The latest in the Einaudi Center’s Lund Critical Debates Series features Ambassador Soo-Hyuck Lee, former head of South Korea’s delegation to the Six-Party Talks on North Korea, and Sue Mi Terry, a longtime veteran of the U.S. intelligence services and a fellow at the Center for Strategic and International Studies. Einaudi Center director Hirokazu Miyazaki will moderate.

This event is cosponsored by the East Asia Program. The Lund Critical Debates Series is supported by a gift from Judith Lund Biggs '57. 

Soo-Hyuck Lee is a member of the National Assembly of the Republic of Korea and a member of the Committee on Foreign Affairs and Unification. A former deputy foreign minister, ambassador to Germany, and first deputy director of the National Intelligence Service, he served as chair of the Korea Peninsula Economic Unification Committee and headed the Korean delegation to the Six-Party Talks on North Korea’s nuclear program from 2003 to 2005. Lee studied at the University of London and holds a master’s degree in international relations from Yonsei University in Seoul and a bachelor's degree in international relations from Seoul National University. He has held several university positions, including as a visiting fellow at Cornell in 2012, and until 2017 was a professor and dean at Dankook University.

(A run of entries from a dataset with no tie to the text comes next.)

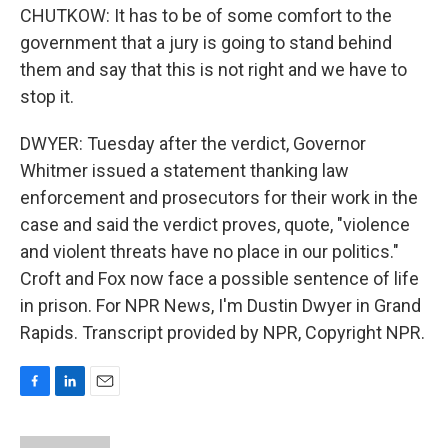
CHUTKOW: It has to be of some comfort to the
government that a jury is going to stand behind
them and say that this is not right and we have to
stop it.
DWYER: Tuesday after the verdict, Governor
Whitmer issued a statement thanking law
enforcement and prosecutors for their work in the
case and said the verdict proves, quote, "violence
and violent threats have no place in our politics."
Croft and Fox now face a possible sentence of life
in prison. For NPR News, I'm Dustin Dwyer in Grand
Rapids. Transcript provided by NPR, Copyright NPR.
F
L
E
a
i
m
c
n
a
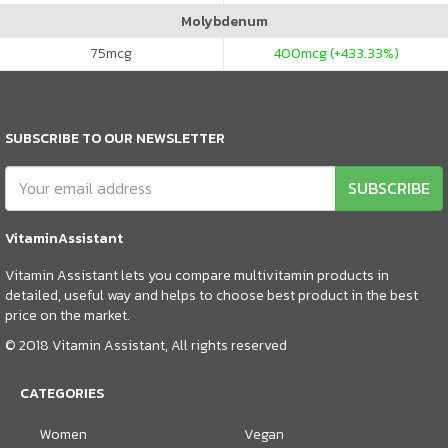
Molybdenum
75
mcg
400
mcg (+433.33%)
SUBSCRIBE TO OUR NEWSLETTER
SUBSCRIBE
VitaminAssistant
Vitamin Assistant lets you compare multivitamin products in
detailed, useful way and helps to choose best product in the best
price on the market.
© 2018 Vitamin Assistant, All rights reserved
CATEGORIES
Women
Vegan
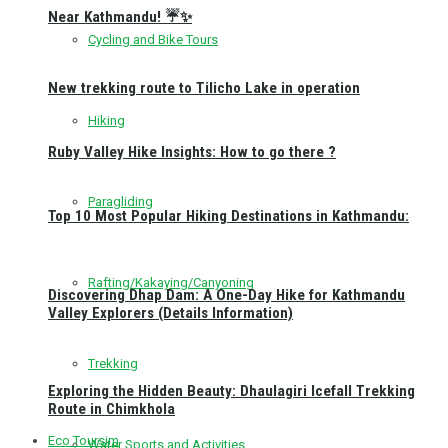
Near Kathmandu! ☔✨
Cycling and Bike Tours
New trekking route to Tilicho Lake in operation
Hiking
Ruby Valley Hike Insights: How to go there ?
Paragliding
Top 10 Most Popular Hiking Destinations in Kathmandu:
Rafting/Kakaying/Canyoning
Discovering Dhap Dam: A One-Day Hike for Kathmandu
Valley Explorers (Details Information)
Trekking
Exploring the Hidden Beauty: Dhaulagiri Icefall Trekking
Route in Chimkhola
Eco Toursim
Water Sports and Activities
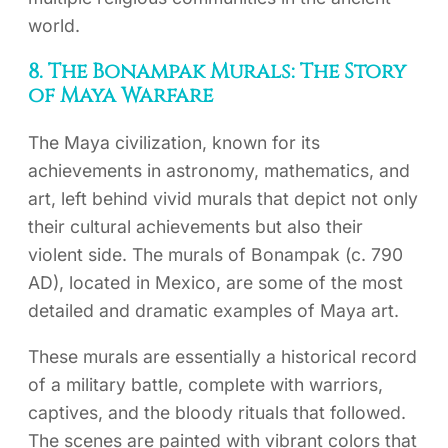
world.
8. The Bonampak Murals: The Story
of Maya Warfare
The Maya civilization, known for its
achievements in astronomy, mathematics, and
art, left behind vivid murals that depict not only
their cultural achievements but also their
violent side. The murals of Bonampak (c. 790
AD), located in Mexico, are some of the most
detailed and dramatic examples of Maya art.
These murals are essentially a historical record
of a military battle, complete with warriors,
captives, and the bloody rituals that followed.
The scenes are painted with vibrant colors that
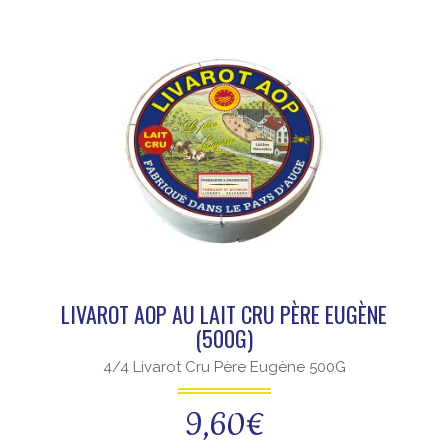
LIVAROT AOP AU LAIT CRU PÈRE EUGÈNE
(500G)
4/4 Livarot Cru Père Eugène 500G
9,60
€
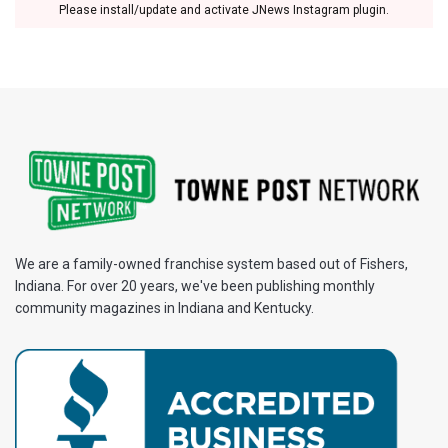
Please install/update and activate JNews Instagram plugin.
We are a family-owned franchise system based out of Fishers,
Indiana. For over 20 years, we've been publishing monthly
community magazines in Indiana and Kentucky.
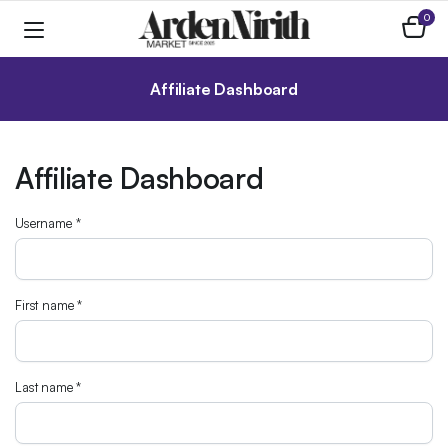
0
Affiliate Dashboard
Affiliate Dashboard
Username
*
First name
*
Last name
*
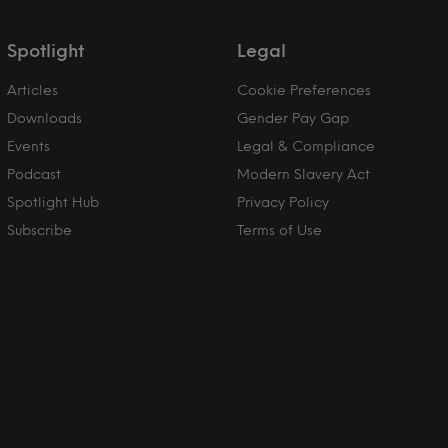
Spotlight
Legal
Articles
Cookie Preferences
Downloads
Gender Pay Gap
Events
Legal & Compliance
Podcast
Modern Slavery Act
Spotlight Hub
Privacy Policy
Subscribe
Terms of Use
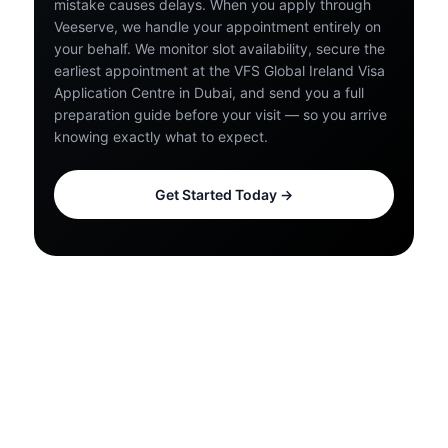
mistake causes delays. When you apply through
Veeserve, we handle your appointment entirely on
your behalf. We monitor slot availability, secure the
earliest appointment at the VFS Global Ireland Visa
Application Centre in Dubai, and send you a full
preparation guide before your visit — so you arrive
knowing exactly what to expect.
Get Started Today →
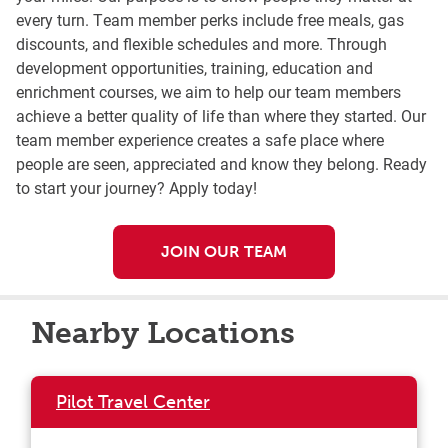
every turn. Team member perks include free meals, gas
discounts, and flexible schedules and more. Through
development opportunities, training, education and
enrichment courses, we aim to help our team members
achieve a better quality of life than where they started. Our
team member experience creates a safe place where
people are seen, appreciated and know they belong. Ready
to start your journey? Apply today!
JOIN OUR TEAM
Nearby Locations
Pilot Travel Center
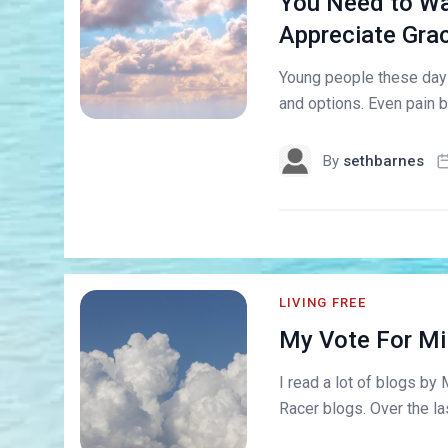
You Need to Wa
Appreciate Gra
Young people these days
and options. Even pain b
By
sethbarnes
LIVING FREE
My Vote For Mil
I read a lot of blogs by 
Racer blogs. Over the la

Sue Mi Terry is senior fellow for Korea at the Center for Strategic and International Studies (CSIS). She joined CSIS in 2017 after a long career in intelligence, policymaking, and academia working on Korean issues. Terry served as a senior Korea analyst at the CIA (2001-08); director for Korea, Japan, and Oceanic Affairs at the National Security Council (2008-09); deputy national intelligence officer for East Asia at the National Intelligence Council (2009-10); and National Intelligence Fellow at the Council on Foreign Relations (2010-11). After leaving government, she worked at Columbia University’s Weatherhead East Asian Institute and BowerGroupAsia. She is a frequent commentator on CNN, MSNBC, ABC, BBC, PBS, Fox News, Bloomberg News, and NPR, and a regular contributor to the Wall Street Journal, New York Times, Washington Post, Foreign Affairs, and other publications. She holds a PhD in international relations from the Fletcher School of Law and Diplomacy at Tufts University.

Hirokazu Miyazaki (moderator) is a professor of anthropology and the John S. Knight Professor of International Studies at Cornell. He has published extensively on theories of exchange, futurity, and hope. As director of the Einaudi Center, Miyazaki is focused on strengthening the center's function as a cross-campus hub for Cornell’s interdisciplinary international research and education, and on increasing its impact beyond the university. He was recently named a “Peace Correspondent” by the city of Nagasaki in recognition of his work against nuclear weapons.